WORK INSTRUCTIONS: Every line in the listing below from the one with "left knee: (46, 96, 3)" through the one with "right elbow: (96, 127, -18)" is to be reproduced exactly, both ends included; leave out the rest.

Start of Block

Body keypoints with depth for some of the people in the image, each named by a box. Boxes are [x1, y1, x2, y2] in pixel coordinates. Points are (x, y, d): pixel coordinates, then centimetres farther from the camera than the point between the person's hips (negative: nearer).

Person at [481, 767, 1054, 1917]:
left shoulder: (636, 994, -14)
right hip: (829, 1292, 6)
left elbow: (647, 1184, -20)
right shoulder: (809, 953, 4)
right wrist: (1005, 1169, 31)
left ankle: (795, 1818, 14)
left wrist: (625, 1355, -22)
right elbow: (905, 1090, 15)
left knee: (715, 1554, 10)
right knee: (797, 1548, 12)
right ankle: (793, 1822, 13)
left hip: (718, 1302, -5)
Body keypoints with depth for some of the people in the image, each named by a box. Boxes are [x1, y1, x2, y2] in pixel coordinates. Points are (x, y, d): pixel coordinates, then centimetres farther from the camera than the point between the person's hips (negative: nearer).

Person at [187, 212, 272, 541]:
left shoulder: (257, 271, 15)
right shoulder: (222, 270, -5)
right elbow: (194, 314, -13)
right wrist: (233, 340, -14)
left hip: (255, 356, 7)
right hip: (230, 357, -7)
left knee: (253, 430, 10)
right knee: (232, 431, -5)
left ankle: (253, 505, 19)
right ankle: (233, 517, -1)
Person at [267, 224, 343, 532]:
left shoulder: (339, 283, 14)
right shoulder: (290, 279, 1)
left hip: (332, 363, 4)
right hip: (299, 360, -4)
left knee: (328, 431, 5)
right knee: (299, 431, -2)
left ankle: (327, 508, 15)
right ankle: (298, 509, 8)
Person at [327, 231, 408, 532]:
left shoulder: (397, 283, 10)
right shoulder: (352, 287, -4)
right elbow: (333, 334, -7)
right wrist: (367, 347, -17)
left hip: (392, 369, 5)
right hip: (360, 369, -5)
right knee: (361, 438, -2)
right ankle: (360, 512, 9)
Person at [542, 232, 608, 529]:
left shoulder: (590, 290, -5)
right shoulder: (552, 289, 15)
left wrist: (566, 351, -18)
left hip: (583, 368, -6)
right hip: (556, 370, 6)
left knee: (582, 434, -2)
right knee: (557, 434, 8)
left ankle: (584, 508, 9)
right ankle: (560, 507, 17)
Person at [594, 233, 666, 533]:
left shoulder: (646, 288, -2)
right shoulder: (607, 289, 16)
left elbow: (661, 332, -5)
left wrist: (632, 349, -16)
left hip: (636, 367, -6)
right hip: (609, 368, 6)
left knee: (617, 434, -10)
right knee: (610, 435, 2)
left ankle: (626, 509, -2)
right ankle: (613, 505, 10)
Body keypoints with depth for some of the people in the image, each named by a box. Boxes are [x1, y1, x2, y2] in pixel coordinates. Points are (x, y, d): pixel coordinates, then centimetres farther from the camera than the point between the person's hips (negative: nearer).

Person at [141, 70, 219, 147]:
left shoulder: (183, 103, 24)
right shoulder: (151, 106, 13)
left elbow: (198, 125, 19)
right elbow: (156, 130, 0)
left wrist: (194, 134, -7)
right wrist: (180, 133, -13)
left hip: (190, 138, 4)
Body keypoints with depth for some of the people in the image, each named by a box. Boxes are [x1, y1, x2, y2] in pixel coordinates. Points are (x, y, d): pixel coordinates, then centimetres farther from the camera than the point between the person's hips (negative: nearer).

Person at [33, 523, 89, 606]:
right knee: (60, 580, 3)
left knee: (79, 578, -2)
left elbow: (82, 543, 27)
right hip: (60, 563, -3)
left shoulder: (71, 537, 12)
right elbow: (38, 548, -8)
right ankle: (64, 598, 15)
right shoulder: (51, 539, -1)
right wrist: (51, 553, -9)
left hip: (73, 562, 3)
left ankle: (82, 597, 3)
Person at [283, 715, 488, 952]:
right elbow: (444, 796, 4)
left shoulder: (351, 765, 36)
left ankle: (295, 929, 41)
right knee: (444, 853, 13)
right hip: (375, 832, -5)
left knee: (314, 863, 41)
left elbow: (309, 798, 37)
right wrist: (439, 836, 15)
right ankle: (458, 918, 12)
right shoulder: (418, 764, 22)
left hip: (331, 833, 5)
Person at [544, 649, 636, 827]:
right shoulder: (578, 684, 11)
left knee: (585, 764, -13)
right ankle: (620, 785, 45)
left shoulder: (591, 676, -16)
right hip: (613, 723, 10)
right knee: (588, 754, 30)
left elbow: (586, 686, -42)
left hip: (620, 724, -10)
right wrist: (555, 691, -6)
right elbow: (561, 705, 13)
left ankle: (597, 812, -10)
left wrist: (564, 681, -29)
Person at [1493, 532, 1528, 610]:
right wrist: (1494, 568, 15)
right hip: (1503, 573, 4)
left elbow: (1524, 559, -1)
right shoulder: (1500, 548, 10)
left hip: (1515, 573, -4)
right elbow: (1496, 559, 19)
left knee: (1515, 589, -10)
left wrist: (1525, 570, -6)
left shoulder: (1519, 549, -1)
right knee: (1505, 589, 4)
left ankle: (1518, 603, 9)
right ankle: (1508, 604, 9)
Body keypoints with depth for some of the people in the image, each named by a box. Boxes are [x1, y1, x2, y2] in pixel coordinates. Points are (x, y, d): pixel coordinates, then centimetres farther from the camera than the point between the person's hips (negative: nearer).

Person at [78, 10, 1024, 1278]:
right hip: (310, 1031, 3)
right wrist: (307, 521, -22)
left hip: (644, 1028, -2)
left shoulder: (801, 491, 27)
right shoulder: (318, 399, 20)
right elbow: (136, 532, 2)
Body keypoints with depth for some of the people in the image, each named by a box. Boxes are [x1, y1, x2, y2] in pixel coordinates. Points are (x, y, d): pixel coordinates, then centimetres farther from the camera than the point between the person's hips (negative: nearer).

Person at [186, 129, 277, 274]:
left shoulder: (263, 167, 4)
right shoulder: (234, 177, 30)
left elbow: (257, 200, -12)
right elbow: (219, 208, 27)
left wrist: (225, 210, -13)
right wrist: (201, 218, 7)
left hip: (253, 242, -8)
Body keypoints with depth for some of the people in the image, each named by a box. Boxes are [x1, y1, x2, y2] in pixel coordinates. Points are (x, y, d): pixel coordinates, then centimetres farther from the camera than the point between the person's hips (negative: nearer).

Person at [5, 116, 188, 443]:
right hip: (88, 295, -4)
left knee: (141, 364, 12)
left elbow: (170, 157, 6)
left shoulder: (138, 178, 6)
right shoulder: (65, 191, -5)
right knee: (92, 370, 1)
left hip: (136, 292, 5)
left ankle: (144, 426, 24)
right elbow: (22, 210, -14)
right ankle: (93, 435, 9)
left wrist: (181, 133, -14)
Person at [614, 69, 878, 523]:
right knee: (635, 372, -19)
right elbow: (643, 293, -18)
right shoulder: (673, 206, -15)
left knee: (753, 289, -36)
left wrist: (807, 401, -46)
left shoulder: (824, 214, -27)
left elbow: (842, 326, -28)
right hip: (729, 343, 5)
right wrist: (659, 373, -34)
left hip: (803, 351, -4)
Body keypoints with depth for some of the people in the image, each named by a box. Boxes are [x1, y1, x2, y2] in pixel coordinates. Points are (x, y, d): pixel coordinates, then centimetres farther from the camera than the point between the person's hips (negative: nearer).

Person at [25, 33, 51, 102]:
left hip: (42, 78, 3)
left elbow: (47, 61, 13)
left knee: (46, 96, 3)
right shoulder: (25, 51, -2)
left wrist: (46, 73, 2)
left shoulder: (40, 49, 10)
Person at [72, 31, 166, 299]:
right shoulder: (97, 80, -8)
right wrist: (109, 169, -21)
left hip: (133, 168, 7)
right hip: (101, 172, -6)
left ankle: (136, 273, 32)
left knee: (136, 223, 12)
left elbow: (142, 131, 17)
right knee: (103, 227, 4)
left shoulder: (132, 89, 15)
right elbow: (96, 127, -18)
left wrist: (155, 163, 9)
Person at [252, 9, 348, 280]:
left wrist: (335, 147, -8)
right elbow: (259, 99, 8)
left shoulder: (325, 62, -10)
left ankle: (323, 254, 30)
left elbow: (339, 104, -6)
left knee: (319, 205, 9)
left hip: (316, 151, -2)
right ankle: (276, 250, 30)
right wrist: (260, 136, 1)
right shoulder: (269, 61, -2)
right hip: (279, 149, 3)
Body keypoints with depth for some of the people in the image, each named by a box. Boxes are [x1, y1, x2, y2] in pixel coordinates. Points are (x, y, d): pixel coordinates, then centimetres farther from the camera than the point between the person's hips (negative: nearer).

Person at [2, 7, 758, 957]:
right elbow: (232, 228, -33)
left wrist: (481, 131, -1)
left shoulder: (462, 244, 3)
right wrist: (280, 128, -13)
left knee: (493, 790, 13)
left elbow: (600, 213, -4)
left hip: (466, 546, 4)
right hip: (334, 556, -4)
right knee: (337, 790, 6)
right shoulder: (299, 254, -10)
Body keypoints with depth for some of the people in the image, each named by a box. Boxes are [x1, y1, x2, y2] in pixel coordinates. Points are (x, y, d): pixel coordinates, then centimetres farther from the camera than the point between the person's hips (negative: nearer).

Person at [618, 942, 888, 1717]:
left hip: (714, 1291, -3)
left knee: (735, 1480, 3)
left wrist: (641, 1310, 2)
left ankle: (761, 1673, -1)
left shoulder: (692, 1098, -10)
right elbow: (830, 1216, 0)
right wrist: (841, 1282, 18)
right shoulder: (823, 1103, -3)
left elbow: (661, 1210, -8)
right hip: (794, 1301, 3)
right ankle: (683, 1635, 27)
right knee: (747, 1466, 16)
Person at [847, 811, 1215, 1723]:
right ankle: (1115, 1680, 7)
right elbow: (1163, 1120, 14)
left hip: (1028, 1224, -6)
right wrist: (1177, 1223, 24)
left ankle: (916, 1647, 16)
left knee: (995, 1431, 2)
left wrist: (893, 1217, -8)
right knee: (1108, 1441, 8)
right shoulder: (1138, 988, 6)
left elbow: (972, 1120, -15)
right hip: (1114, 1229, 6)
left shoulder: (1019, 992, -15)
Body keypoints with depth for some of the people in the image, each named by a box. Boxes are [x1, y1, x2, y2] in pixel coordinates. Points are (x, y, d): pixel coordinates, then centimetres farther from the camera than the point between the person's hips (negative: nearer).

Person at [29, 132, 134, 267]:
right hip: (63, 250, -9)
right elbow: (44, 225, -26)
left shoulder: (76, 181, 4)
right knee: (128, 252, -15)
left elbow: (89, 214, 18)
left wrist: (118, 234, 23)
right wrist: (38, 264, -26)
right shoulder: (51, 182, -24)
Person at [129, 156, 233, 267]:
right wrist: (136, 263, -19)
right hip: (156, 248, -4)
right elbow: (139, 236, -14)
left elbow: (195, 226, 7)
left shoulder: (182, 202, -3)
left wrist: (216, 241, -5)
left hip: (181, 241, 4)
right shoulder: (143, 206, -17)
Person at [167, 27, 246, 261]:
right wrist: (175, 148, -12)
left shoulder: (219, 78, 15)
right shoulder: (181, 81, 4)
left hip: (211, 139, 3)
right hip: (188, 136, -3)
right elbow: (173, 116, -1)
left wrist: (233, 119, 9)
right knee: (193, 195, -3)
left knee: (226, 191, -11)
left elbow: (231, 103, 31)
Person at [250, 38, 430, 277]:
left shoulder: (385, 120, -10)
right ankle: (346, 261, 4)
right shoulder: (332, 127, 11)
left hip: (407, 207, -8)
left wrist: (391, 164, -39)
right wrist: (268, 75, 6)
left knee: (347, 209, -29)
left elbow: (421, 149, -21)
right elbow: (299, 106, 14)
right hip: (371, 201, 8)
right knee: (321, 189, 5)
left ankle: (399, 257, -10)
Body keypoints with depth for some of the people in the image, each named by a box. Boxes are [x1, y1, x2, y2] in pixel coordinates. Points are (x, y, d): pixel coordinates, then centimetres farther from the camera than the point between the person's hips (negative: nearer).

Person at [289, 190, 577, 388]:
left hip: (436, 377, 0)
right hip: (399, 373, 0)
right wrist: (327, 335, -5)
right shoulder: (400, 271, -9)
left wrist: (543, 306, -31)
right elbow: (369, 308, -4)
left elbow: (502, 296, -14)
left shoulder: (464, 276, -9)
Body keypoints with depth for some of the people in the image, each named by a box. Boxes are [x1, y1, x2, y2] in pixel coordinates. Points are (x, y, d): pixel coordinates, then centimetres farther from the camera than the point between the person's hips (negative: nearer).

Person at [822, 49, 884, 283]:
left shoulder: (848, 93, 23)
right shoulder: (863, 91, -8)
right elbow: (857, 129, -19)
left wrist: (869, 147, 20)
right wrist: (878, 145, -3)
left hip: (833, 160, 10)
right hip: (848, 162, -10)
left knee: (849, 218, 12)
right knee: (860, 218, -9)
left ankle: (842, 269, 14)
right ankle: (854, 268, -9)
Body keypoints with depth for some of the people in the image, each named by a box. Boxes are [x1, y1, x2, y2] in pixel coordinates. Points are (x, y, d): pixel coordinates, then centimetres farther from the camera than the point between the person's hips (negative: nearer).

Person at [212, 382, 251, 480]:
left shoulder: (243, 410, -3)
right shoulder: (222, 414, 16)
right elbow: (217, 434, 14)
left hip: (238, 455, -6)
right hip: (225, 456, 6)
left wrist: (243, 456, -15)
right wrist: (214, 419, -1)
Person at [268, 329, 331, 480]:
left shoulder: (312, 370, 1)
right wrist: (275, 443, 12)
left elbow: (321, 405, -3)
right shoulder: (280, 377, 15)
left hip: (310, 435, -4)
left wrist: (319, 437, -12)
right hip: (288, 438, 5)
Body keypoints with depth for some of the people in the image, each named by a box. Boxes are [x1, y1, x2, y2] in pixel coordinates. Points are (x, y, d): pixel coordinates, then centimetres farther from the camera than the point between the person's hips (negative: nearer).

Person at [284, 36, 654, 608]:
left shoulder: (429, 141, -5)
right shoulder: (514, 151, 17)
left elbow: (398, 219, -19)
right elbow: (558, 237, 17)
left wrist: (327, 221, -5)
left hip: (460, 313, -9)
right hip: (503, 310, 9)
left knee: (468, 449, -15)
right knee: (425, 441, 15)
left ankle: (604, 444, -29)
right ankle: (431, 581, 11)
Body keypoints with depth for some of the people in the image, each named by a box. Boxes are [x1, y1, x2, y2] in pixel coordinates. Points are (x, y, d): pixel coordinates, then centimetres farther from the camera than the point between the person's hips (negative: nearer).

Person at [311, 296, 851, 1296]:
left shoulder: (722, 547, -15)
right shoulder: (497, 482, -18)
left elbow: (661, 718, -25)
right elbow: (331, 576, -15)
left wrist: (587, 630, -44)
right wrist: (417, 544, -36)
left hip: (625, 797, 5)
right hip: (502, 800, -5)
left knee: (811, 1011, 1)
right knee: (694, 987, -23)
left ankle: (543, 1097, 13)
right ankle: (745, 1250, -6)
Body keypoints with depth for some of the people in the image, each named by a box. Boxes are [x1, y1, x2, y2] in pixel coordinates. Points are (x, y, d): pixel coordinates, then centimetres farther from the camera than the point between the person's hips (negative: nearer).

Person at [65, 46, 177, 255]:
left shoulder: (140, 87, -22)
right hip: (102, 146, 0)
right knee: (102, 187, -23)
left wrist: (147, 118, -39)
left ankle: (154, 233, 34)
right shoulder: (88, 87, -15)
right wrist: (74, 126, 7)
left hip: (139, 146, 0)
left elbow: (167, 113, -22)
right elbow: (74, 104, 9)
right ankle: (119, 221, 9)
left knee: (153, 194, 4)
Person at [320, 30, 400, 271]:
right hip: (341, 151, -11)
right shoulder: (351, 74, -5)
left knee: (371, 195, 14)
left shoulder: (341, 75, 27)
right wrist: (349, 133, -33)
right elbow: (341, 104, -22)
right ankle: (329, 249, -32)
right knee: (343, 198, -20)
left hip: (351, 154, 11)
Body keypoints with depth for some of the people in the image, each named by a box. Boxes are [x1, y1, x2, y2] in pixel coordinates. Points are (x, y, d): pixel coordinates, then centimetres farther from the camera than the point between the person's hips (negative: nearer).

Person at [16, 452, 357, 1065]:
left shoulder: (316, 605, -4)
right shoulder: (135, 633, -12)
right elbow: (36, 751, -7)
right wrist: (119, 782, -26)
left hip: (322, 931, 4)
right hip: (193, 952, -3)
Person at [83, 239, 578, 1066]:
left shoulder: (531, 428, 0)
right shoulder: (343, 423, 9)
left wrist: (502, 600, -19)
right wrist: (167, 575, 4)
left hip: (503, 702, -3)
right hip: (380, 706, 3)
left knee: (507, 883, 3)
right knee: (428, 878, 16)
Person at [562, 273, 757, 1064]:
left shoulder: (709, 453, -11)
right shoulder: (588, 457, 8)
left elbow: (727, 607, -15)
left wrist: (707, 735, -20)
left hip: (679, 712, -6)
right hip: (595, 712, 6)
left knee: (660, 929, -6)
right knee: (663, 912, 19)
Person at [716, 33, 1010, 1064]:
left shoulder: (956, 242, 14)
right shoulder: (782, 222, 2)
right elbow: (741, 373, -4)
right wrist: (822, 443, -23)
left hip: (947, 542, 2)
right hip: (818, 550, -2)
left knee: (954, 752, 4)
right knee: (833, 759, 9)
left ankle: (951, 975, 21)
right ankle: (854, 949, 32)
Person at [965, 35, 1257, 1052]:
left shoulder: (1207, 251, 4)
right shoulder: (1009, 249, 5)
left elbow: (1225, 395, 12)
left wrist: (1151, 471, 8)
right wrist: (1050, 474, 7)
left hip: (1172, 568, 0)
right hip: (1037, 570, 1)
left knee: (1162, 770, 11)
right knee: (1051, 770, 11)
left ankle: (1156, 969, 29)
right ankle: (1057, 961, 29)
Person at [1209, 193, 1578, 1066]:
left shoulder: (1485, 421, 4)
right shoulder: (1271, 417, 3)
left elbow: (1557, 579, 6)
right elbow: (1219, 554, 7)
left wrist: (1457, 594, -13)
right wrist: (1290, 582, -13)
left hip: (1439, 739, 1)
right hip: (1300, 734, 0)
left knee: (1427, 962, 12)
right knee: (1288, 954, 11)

End of Block

ANSWER FOR THE TASK:
left knee: (46, 96, 3)
right shoulder: (25, 51, -2)
left wrist: (46, 73, 2)
left shoulder: (40, 49, 10)
Person at [72, 31, 166, 299]:
right shoulder: (97, 80, -8)
right wrist: (109, 169, -21)
left hip: (133, 168, 7)
right hip: (101, 172, -6)
left ankle: (136, 273, 32)
left knee: (136, 223, 12)
left elbow: (142, 131, 17)
right knee: (103, 227, 4)
left shoulder: (132, 89, 15)
right elbow: (96, 127, -18)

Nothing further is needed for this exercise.